Apple defenders have some special sauce reasoning that makes no sense to anyone but them. Are you a boomer?

I have Apple hardware but it sucks for anything AI, buying it for that purpose is just extremely dumb, just like buying Macs for engineering CADs or things of the sort.

If you are buying Macs and it's not for media production related reasons you are doing something wrong.

stego-tech · on March 7, 2025

> Apple defenders have some special sauce reasoning that makes no sense to anyone but them. Are you a boomer?

I continue to be in awe of the lengths some people will go just to fling insults and shake out some salt. We're, what, ten layers deep? With all the context above, the best you have to contribute to the discussion are baseless accusations and ageist insults?

Your finite time would have been better spent on literally anything else, than actively seeking out a comment just to throw subjective, unsubstantiated shade around. C'mon, be better.

seec · on March 10, 2025

Makes no mistake, it's not an insult. I'm saying that precisely because I have been there.

Apple is the master at creating desire and building narrative in their customers' mind about the many things their devices would allow them to do. It's very aspirational and in practice most of the Macs get used for things that could have been done with a much cheaper option.

It may not be obvious to you but it's somewhat funny seeing you rationalise all kinds of dreams of what this machine could potentially be when in practice the people who would really be working on the kind of stuff you are talking about don't even consider them viable for many good reasons.

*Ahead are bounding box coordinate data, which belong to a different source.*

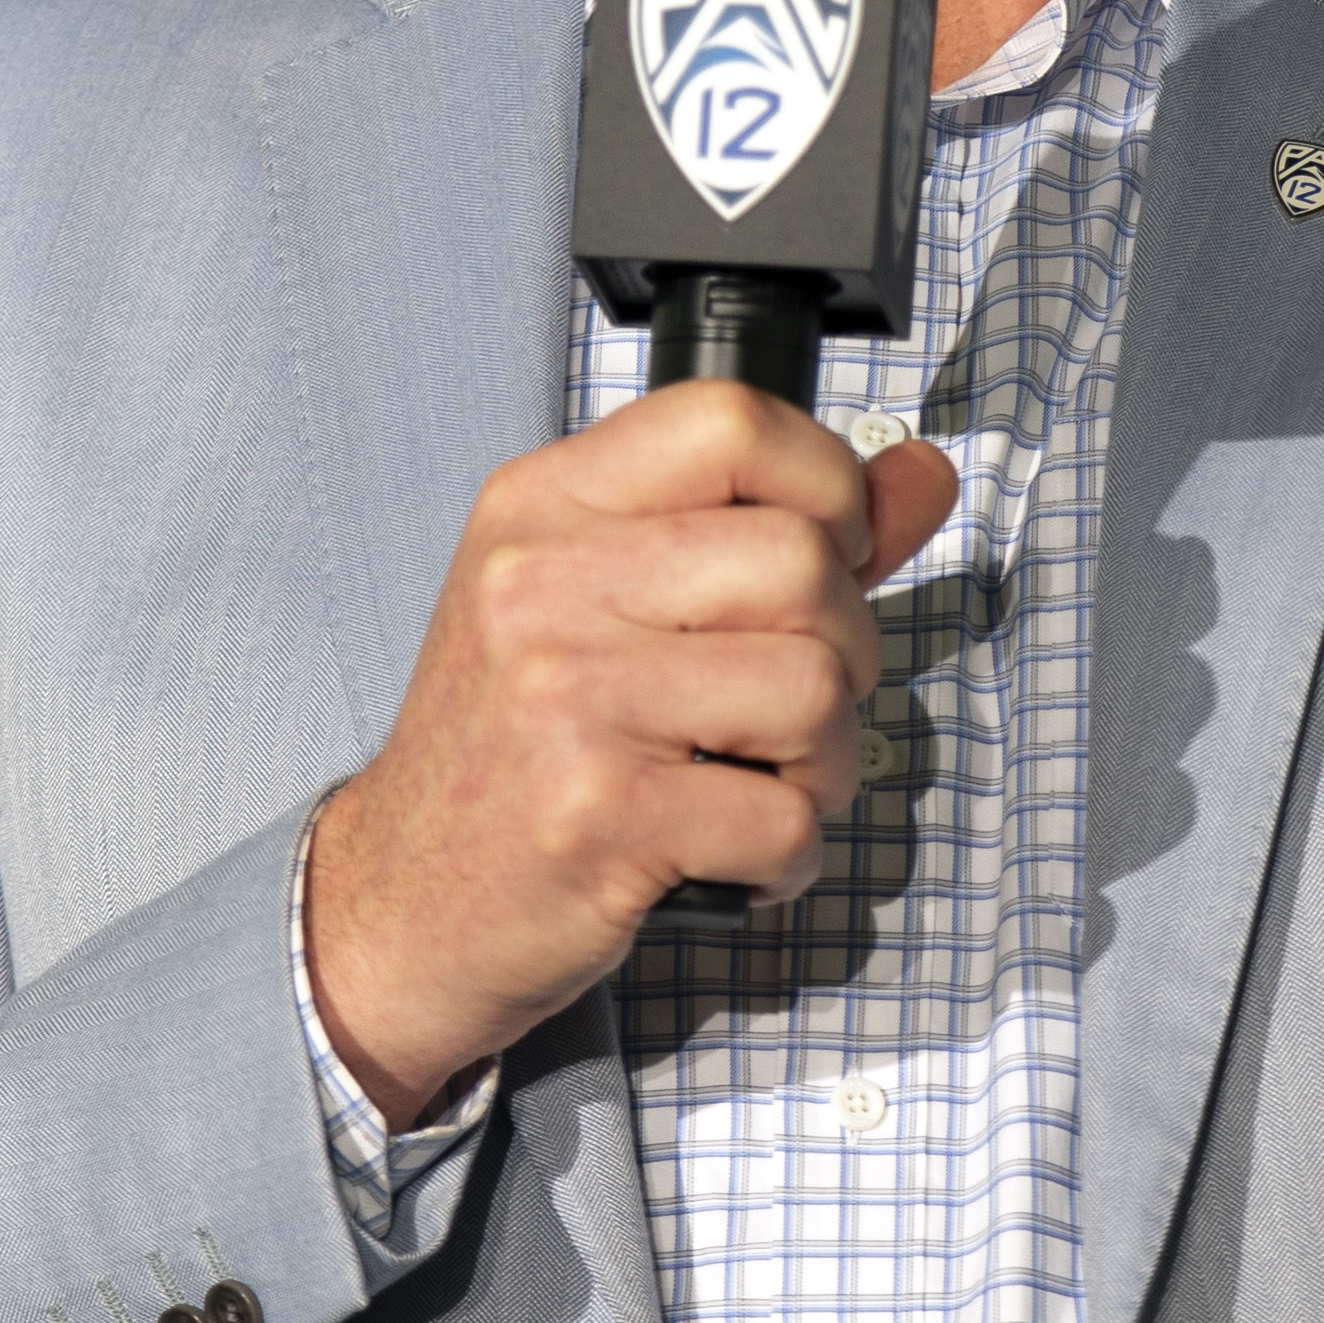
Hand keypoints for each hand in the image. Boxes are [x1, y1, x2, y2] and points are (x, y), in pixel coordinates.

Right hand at [302, 381, 961, 1123]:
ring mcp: (567, 699)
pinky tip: (730, 854)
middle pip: (802, 560)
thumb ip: (777, 530)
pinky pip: (784, 819)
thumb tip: (923, 476)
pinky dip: (786, 856)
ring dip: (826, 761)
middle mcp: (543, 584)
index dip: (827, 486)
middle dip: (845, 648)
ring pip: (814, 689)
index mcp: (545, 504)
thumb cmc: (515, 748)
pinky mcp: (598, 816)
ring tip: (759, 781)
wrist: (400, 902)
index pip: (733, 421)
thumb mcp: (610, 602)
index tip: (825, 554)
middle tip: (790, 704)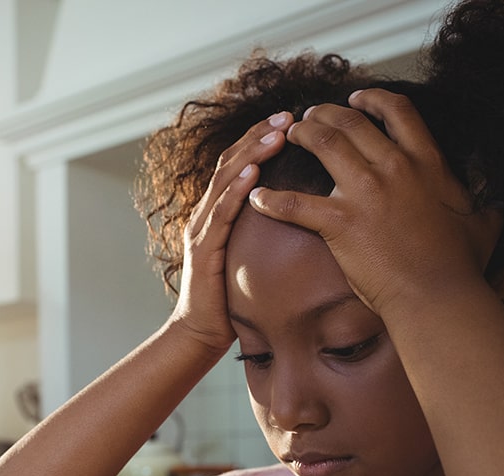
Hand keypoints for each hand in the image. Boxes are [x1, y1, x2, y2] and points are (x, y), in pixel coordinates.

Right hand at [170, 111, 291, 352]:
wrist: (202, 332)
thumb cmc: (232, 296)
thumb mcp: (253, 253)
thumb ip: (266, 229)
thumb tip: (303, 211)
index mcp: (218, 211)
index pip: (238, 162)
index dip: (261, 138)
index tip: (290, 119)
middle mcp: (206, 213)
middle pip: (231, 161)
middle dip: (259, 135)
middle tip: (288, 115)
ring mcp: (201, 229)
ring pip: (224, 180)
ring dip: (251, 154)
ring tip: (275, 135)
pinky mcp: (202, 250)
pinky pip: (220, 214)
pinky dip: (236, 191)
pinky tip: (253, 174)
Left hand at [248, 89, 501, 317]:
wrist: (438, 295)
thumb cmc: (460, 267)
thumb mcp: (482, 228)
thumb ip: (487, 213)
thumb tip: (500, 211)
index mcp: (427, 163)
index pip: (398, 112)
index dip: (372, 100)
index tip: (354, 100)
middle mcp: (394, 167)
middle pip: (351, 122)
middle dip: (325, 114)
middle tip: (309, 116)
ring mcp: (365, 192)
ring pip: (323, 144)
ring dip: (301, 134)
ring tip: (286, 136)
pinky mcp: (340, 222)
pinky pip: (295, 204)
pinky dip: (271, 200)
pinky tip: (256, 198)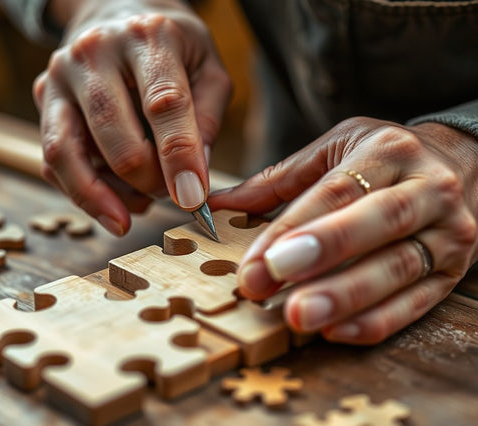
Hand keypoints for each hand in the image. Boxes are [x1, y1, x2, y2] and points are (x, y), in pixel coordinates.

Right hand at [33, 0, 230, 234]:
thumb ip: (207, 119)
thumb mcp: (208, 69)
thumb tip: (194, 178)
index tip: (192, 198)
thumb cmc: (171, 48)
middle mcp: (96, 52)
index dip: (179, 157)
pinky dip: (82, 191)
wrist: (118, 12)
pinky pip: (52, 160)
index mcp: (148, 38)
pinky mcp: (43, 97)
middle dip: (147, 180)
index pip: (164, 104)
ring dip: (101, 197)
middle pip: (115, 136)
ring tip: (130, 215)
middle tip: (170, 194)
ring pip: (66, 153)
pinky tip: (112, 200)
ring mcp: (61, 75)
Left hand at [209, 117, 477, 343]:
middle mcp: (427, 188)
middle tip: (272, 283)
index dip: (292, 228)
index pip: (336, 191)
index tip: (254, 262)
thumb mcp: (336, 150)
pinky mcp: (454, 271)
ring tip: (299, 316)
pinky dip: (377, 321)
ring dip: (346, 297)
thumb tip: (218, 203)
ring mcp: (448, 232)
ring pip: (399, 267)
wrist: (462, 164)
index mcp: (389, 151)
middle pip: (377, 221)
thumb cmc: (384, 159)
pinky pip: (417, 301)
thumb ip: (279, 180)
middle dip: (323, 254)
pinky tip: (335, 331)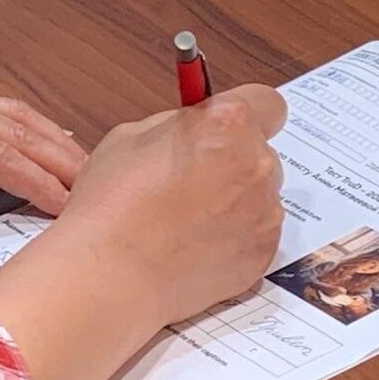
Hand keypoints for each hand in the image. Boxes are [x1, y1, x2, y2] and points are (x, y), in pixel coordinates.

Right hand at [0, 84, 286, 379]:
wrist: (111, 276)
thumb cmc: (112, 205)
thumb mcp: (132, 136)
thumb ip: (179, 127)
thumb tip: (195, 130)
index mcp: (229, 125)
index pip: (267, 103)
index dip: (245, 115)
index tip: (227, 129)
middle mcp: (258, 166)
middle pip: (261, 153)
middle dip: (234, 161)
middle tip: (193, 180)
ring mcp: (265, 214)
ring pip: (260, 196)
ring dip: (235, 201)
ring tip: (188, 220)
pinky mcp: (262, 255)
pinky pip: (256, 234)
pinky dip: (234, 237)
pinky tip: (195, 246)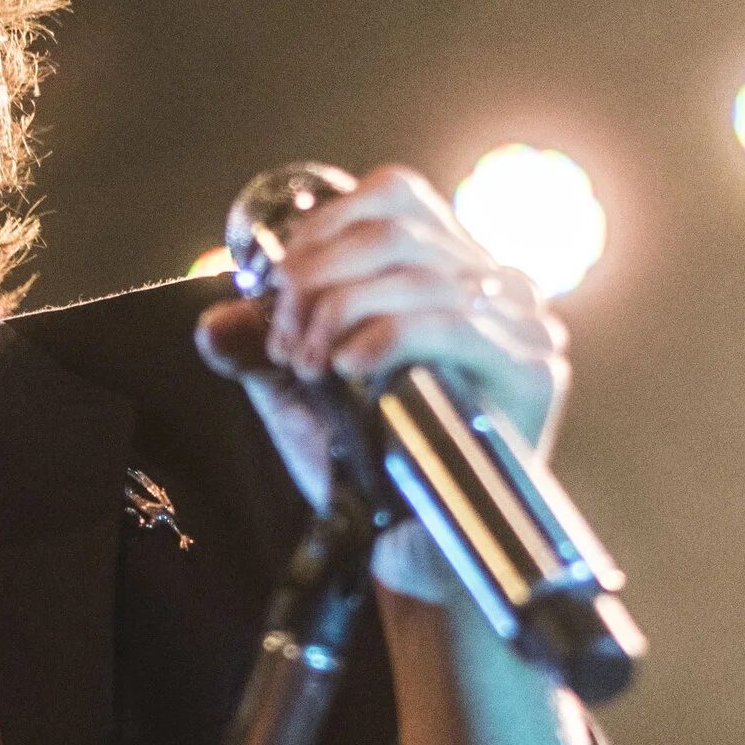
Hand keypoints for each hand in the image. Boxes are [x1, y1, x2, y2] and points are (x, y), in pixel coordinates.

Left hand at [195, 164, 569, 514]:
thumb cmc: (370, 469)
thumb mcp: (302, 392)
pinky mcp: (531, 371)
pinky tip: (349, 368)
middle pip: (399, 228)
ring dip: (339, 311)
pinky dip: (385, 335)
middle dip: (319, 276)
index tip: (277, 281)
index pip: (396, 195)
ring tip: (307, 363)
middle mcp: (496, 285)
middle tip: (284, 335)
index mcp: (451, 269)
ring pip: (419, 273)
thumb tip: (213, 320)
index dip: (326, 225)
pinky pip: (453, 324)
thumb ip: (263, 345)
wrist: (413, 549)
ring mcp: (523, 324)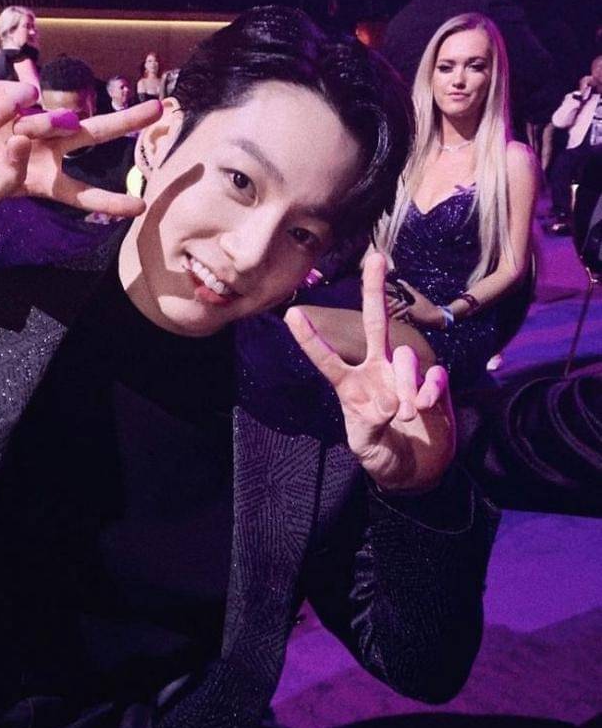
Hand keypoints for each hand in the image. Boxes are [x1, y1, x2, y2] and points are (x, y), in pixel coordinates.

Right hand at [0, 81, 159, 216]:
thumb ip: (9, 179)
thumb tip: (27, 143)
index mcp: (42, 180)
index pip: (83, 193)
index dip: (110, 200)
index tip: (139, 206)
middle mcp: (44, 148)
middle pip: (94, 135)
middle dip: (126, 122)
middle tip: (159, 110)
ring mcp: (29, 119)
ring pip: (60, 117)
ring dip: (46, 124)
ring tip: (13, 133)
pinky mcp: (10, 94)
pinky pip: (26, 98)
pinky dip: (10, 108)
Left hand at [285, 252, 454, 491]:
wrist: (415, 469)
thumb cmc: (381, 455)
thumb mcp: (365, 447)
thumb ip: (370, 426)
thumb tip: (392, 403)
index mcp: (351, 385)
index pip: (327, 358)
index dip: (311, 339)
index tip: (291, 314)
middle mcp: (378, 370)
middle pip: (376, 323)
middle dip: (374, 290)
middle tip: (375, 258)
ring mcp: (407, 374)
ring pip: (406, 356)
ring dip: (406, 384)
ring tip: (406, 414)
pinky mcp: (434, 384)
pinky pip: (435, 374)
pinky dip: (430, 390)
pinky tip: (426, 409)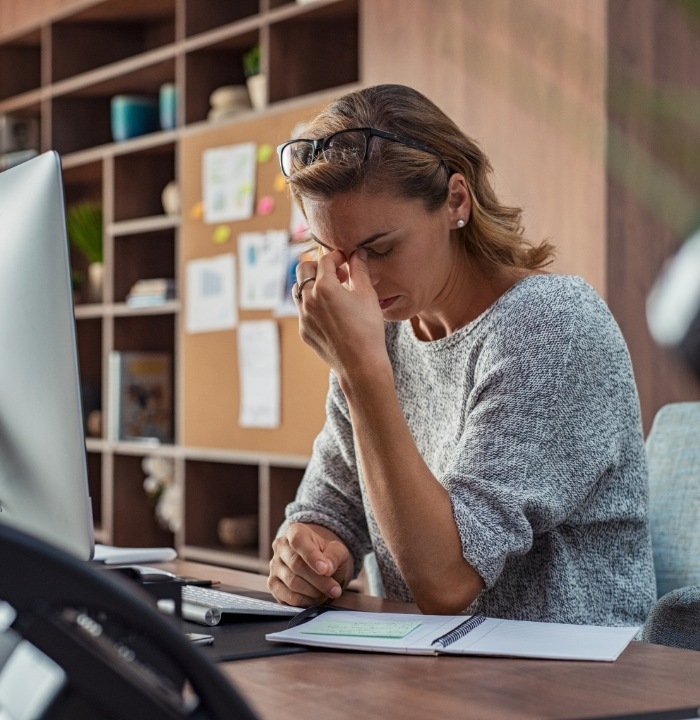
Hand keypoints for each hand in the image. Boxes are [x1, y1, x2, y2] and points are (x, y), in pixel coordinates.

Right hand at [268, 522, 351, 605]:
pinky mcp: (273, 585)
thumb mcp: (337, 551)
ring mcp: (274, 566)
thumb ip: (334, 556)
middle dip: (319, 580)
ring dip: (314, 591)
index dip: (312, 556)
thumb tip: (326, 568)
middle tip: (335, 589)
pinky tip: (316, 598)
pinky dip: (304, 601)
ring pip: (292, 582)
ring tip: (327, 592)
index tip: (325, 570)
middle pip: (296, 565)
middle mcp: (280, 547)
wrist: (319, 564)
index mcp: (295, 531)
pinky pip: (287, 597)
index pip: (298, 541)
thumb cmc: (327, 555)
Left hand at [295, 248, 388, 381]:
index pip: (325, 260)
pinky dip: (313, 304)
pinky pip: (303, 310)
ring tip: (332, 291)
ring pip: (298, 290)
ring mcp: (303, 317)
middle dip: (318, 266)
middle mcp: (308, 299)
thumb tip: (357, 252)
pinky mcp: (304, 331)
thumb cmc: (368, 329)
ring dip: (312, 284)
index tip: (346, 260)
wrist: (361, 365)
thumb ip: (360, 269)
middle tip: (337, 273)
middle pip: (303, 269)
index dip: (337, 256)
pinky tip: (331, 312)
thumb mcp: (367, 295)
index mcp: (324, 287)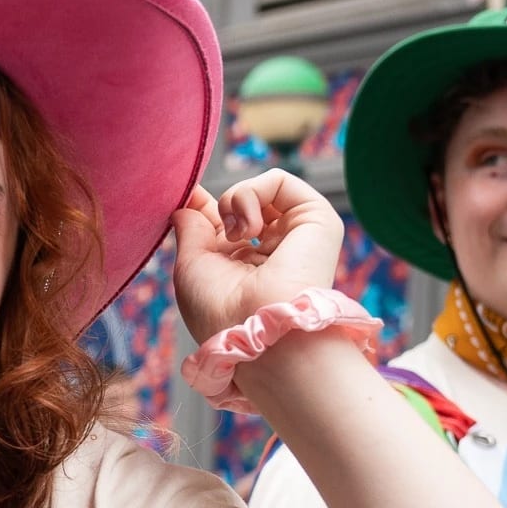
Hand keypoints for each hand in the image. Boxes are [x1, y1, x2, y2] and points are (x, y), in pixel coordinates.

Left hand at [170, 170, 344, 344]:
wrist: (254, 328)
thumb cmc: (219, 310)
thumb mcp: (191, 265)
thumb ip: (190, 228)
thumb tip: (189, 201)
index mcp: (245, 263)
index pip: (226, 219)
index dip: (206, 205)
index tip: (189, 199)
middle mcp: (273, 248)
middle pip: (242, 202)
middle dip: (221, 207)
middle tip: (221, 235)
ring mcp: (296, 233)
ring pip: (259, 188)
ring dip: (235, 201)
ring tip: (238, 235)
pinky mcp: (317, 219)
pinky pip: (278, 179)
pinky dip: (251, 194)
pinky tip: (251, 229)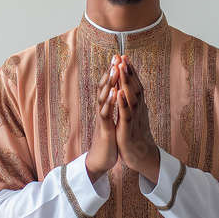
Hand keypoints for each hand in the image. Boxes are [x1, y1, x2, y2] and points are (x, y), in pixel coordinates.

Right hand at [85, 55, 119, 182]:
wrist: (100, 160)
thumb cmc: (108, 139)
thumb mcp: (112, 119)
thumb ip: (113, 106)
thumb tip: (116, 91)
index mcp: (106, 107)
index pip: (108, 86)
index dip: (112, 72)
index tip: (118, 57)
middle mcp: (102, 110)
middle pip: (104, 87)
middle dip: (110, 72)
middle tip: (115, 57)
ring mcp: (102, 119)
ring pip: (103, 98)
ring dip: (109, 83)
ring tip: (114, 69)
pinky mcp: (104, 130)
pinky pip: (106, 114)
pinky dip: (110, 103)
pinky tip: (114, 93)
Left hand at [115, 56, 159, 183]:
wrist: (142, 160)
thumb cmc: (136, 137)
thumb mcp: (134, 117)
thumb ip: (133, 104)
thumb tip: (133, 91)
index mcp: (138, 107)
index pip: (135, 85)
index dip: (130, 71)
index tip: (125, 57)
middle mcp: (138, 111)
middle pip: (134, 88)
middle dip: (128, 72)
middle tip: (122, 56)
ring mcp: (134, 121)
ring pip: (131, 99)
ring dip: (126, 83)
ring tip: (121, 68)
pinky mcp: (128, 132)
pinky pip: (126, 115)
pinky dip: (123, 103)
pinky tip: (119, 92)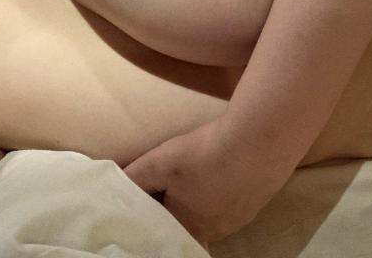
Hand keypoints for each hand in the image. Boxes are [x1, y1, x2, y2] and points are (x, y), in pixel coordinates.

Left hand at [122, 118, 289, 242]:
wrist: (259, 140)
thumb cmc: (204, 154)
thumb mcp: (159, 162)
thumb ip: (134, 177)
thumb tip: (112, 185)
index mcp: (186, 227)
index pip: (159, 225)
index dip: (151, 206)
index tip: (150, 187)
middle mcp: (214, 231)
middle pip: (186, 219)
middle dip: (175, 201)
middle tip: (171, 176)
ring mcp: (239, 219)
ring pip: (210, 211)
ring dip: (201, 195)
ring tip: (197, 170)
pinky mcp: (257, 202)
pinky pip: (232, 201)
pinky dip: (223, 188)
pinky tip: (223, 168)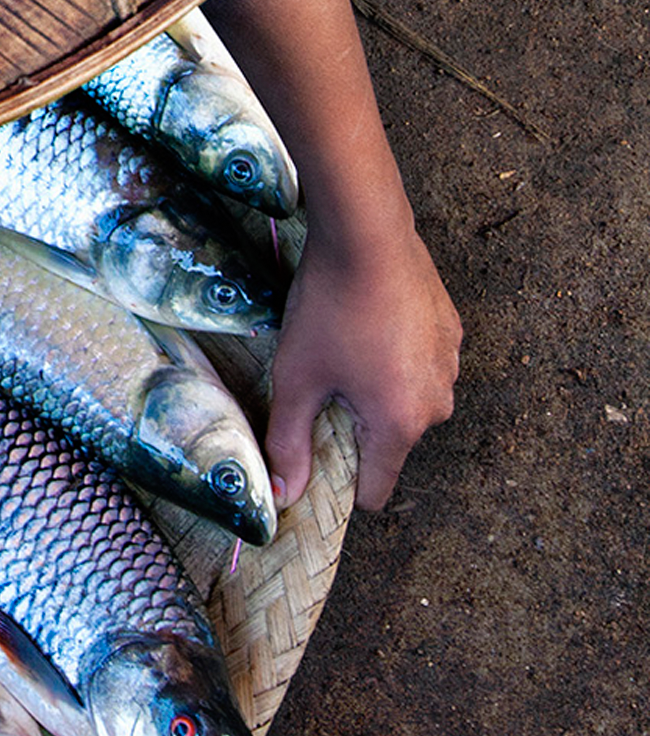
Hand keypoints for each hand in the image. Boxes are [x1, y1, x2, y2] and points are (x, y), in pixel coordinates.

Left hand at [263, 219, 460, 513]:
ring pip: (405, 403)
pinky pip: (419, 368)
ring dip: (375, 390)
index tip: (314, 456)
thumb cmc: (329, 309)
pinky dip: (394, 360)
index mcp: (401, 424)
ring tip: (345, 349)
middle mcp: (438, 403)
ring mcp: (451, 367)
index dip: (341, 482)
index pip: (376, 488)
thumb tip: (283, 497)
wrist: (368, 238)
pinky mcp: (452, 335)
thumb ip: (288, 444)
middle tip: (322, 381)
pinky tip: (369, 327)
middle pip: (388, 442)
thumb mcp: (296, 379)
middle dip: (354, 425)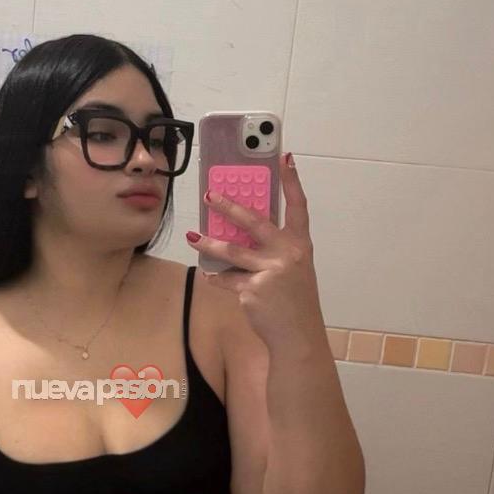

It's not that those machines cannot potentially do it, it's just that they don't really fit the goal very well.

A lot like people buying Cybertruck to "haul" stuff when they are a lot more option that are just plain better and make a lot more economic/practical sense.

It's OK to desire the thing and be excited about it but it really doesn't serve anyone to rationalise it so hard, you are lying to yourself as much as everyone else, it's not healthy.

If that was not clear, people working on AI stuff professionally really don't have to deal with a Mac Studio, they have access to better stuff. If you want to get one personally to experiment/toy around it's ok but it's not going to be this amazing thing for AI.

kiratp · on March 5, 2025

10K doesn’t get you 512 GB of VRAM in Nvidia land.

sgt101 · on March 6, 2025

indeed, it does not.

I am thinking that 7 A100's would be the lowest price for that, and that would be $80k with good discounts.

rbanffy · on March 5, 2025

Had the M3 GPU been much wider, it would be constrained by the memory bandwidth. It might still have an advantage over Nvidia competitors in that it has 512GB accessible to it and will need to push less memory across socket boundaries.

It all depends on the workload you want to run.